## Written task
Your reply should be only the number of lines in the material below that include the word "Kesehatan".

## Extracted material
● ● ●

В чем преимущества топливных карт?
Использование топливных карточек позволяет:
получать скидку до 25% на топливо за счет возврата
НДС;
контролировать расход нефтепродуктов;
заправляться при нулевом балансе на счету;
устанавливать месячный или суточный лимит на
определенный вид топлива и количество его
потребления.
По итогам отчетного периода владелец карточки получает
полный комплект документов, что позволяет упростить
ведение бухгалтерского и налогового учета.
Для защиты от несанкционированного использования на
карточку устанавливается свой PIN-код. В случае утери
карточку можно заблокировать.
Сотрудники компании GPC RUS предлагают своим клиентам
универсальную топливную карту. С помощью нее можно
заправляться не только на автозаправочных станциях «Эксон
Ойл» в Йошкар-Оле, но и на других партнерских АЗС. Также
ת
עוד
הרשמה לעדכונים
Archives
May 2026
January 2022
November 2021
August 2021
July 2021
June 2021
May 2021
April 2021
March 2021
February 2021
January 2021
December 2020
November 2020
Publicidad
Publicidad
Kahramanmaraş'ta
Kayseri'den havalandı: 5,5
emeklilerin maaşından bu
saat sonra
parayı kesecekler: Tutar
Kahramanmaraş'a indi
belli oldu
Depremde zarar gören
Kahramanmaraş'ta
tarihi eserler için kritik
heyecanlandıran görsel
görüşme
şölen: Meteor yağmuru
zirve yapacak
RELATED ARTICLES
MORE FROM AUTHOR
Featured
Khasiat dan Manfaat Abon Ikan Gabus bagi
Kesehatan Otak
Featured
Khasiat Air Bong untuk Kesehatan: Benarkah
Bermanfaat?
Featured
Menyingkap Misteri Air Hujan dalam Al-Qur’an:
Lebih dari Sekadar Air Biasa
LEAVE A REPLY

● ● ●

## Response to this task
2